Pemerintah Didesak Lindungi Industri Kretek

Pemerintah Didesak Lindungi Industri Kretek

Heri Purnomo - detikFinance
Minggu, 02 Feb 2025 21:00 WIB
Koleksi seperangkat alat linting kretek di Museum Kretek Kudus, Selasa (26/3/2024).
Foto: Dian Utoro Aji/detikJateng
Jakarta -

Industri kretek nasional sempat menjadi primadona penopang perekonomian Indonesia, dan masih menjadi salah satu tulang punggung penerimaan negara dari cukai.

Sekjen Pengurus Besar Himpunan Mahasiswa Islam (PB HMI), M. Jusrianto mengatakan, industri kretek nasional telah menunjukkan peran penting terhadap perekonomian Indonesia. Sebagai salah satu industri primadona yang dimiliki oleh Indonesia, industri kretek memiliki andil besar dalam menggerakkan roda perekonomian di daerah yang menjadi sentra di level hilir maupun ditingkatan pertanian tembakau.

Karena itu, pihaknya memohon Presiden Prabowo Subianto agar memberikan arahan Kementerian/Lembaga terkait untuk merumuskan kebijakan yang melindungi industri kretek nasional sebagai soko guru perekonomian Pancasila.

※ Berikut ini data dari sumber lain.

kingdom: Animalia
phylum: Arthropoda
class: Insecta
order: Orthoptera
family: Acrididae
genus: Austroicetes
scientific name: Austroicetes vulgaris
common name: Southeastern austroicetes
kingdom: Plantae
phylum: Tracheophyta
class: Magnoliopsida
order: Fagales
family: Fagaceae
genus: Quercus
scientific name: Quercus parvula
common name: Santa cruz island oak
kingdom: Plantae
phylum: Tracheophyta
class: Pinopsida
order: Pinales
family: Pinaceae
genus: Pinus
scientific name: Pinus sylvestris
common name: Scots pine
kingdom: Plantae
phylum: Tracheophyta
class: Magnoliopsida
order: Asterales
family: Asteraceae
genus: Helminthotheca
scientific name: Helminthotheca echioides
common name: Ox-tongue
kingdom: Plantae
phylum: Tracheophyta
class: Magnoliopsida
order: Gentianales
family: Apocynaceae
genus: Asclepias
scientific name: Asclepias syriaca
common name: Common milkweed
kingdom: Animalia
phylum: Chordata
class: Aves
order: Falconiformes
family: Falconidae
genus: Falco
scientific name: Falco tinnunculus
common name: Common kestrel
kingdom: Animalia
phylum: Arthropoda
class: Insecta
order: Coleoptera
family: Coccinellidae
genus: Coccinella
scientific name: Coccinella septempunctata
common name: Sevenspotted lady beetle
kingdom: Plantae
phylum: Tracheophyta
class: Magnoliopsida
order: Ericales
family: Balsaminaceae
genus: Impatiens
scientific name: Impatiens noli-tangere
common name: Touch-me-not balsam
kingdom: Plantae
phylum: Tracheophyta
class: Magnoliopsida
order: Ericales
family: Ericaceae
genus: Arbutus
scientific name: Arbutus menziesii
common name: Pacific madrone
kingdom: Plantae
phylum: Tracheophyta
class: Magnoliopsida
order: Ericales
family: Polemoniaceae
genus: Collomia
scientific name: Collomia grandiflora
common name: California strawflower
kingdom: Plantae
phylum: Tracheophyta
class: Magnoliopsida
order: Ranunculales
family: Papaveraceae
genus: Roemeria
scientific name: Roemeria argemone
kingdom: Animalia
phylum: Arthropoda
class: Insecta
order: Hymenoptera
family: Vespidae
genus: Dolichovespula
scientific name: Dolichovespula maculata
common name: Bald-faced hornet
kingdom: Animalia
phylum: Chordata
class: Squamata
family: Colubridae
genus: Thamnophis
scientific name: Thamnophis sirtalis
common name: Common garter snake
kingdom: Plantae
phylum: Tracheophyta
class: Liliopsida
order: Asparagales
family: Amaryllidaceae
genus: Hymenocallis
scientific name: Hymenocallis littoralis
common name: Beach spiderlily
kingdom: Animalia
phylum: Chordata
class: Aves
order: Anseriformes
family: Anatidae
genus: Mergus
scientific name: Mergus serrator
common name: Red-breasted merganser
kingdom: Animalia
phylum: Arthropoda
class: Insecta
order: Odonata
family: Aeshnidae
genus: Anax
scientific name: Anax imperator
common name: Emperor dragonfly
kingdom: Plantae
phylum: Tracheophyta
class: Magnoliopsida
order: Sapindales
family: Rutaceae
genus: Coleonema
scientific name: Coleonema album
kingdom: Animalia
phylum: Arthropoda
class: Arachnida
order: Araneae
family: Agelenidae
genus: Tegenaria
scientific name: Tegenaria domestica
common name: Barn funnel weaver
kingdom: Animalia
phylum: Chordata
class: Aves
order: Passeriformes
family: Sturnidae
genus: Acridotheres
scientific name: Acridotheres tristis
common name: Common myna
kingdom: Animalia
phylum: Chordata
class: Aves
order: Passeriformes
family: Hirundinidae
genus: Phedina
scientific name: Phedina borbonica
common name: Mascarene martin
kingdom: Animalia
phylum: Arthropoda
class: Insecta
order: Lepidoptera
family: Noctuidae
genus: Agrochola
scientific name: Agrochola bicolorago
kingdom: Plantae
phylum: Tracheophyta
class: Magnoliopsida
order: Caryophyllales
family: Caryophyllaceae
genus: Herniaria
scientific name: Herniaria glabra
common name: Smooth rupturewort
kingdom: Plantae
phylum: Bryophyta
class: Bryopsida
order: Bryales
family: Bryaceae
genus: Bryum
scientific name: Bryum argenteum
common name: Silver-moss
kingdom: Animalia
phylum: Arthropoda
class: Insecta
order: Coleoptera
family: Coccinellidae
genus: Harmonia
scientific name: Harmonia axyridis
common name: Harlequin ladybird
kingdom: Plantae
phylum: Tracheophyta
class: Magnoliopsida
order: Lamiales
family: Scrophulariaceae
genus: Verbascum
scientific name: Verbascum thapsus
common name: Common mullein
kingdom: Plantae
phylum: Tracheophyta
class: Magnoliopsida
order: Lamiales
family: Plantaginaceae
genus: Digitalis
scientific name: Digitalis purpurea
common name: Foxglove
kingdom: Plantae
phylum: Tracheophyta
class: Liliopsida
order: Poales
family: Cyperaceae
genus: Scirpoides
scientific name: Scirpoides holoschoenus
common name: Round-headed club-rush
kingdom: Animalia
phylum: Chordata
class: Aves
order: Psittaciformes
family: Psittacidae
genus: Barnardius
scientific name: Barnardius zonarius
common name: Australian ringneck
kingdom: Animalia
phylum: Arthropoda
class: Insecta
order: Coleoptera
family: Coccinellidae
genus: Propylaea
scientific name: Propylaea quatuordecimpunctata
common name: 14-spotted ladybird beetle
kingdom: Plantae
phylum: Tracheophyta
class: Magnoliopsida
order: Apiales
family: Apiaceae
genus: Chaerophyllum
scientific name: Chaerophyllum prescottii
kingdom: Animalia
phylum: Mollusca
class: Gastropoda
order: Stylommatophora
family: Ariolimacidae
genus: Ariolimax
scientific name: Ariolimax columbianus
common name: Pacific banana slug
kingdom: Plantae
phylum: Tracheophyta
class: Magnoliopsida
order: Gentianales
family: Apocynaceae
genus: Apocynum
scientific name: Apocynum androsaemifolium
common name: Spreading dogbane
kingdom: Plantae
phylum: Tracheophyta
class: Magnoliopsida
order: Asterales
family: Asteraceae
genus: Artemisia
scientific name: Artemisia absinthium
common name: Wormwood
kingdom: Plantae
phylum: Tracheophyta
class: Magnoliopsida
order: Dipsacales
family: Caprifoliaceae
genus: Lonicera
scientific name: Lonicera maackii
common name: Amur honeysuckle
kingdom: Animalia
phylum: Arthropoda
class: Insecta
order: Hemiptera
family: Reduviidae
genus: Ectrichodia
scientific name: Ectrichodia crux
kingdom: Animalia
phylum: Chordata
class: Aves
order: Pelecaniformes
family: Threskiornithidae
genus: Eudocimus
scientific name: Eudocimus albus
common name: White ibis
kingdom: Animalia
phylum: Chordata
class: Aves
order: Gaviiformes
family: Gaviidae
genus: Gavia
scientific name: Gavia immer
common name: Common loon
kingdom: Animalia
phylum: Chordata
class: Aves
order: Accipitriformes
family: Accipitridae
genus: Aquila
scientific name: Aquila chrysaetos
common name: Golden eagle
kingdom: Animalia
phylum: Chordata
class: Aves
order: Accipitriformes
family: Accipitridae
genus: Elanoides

SCROLL TO CONTINUE WITH CONTENT

Menurutnya, industri kretek nasional dapat menciptakan efek pengganda karena kemampuannya dalam menyerap tenaga kerja (padat karya) yang besar, mulai dari sektor hulu hingga hilir, hingga dapat menggerakkan perekonomian daerah.

"Kretek sebagai produk khas industri hasil tembakau (IHT) juga memiliki daya tawar yang tinggi di pasar lokal dan internasional (ekspor). Mayoritas kretek menggunakan bahan baku di dalam negeri (cengkeh dan tembakau)," kata Jusrianto dalam keterangannya, Minggu (2/2/2025).

ADVERTISEMENT

Ia menambahkan, IHT menjadi industri yang mampu memenuhi persyaratan Tingkat Komponen Dalam Negeri (TKDN). Industri ini juga terbukti mampu menjadi salah satu tulang punggung penerimaan negara, di mana penerimaan cukai lebih dari 95 persen berasal dari Cukai Hasil Tembakau (CHT).

Namun demikian, menurut Jusrianto, IHT di Indonesia menghadapi berbagai persoalan yang kompleks. Pertama, persoalan kebijakan cukai yang dinamis. Secara tahunan, tarif CHT terus mengalami kenaikan. Namun demikian, kenaikan tersebut terbilang eksesif terlebih dibandingkan dengan tingkat inflasi dan pertumbuhan ekonomi.

Dikatakannya, kenaikan cukai yang eksesif tersebut tentu saja memiliki pengaruh terhadap keberlangsungan industri, terlebih pabrik rokok kecil yang tidak dapat bersaing menghadapi beban pita cukai yang semakin berat. Pasalnya, produk industri kretek nasional sendiri memiliki beban fiskal yang paling besar dibandingkan industri lain.

"Besarnya beban fiskal pada industri di satu sisi dapat menjadi sumber penerimaan negara yang cukup diandalkan namun di sisi lain tentu akan muncul implikasi terhadap keberlangsungan industri kretek dan aspek-aspek yang terkait lainnya," tegasnya.

Kedua, menjamurnya rokok illegal. Industri kretek nasional merupakan tipikal industri yang high regulated. Intervensi yang besar oleh pemerintah telah menyebabkan para pelaku industri "nakal" untuk mengakali berbagai beban yang timbul akibat regulasi yang semakin memberatkan. Sebab, preferensi masyarakat dalam mengkonsumsi rokok tidak hanya berdasarkan rasa dan aroma, melainkan juga harga.

"Massifnya peredaran rokok polos dipastikan mengganggu iklim usaha yang tidak sehat. Selain juga akan berdampak boncosnya penerimaan negara. Karena itu, pemerintah bersama pihak-pihak terkait harus ekstra ordinary memberantas rokok polos," terangnya.

Ketiga, munculnya rokok elektrik/vape juga menjadi ancaman industri kretek nasional. Jamak diketahui, rokok elektrik 100% bergantung pada bahan baku impor. Bahkan, cairan nikotin yang digunakan dalam rokok elektrik diproduksi melalui industri ekstraksi di luar negeri. Hal ini berarti rokok elektrik tidak memberikan kontribusi nyata bagi pertanian lokal atau perekonomian nasional.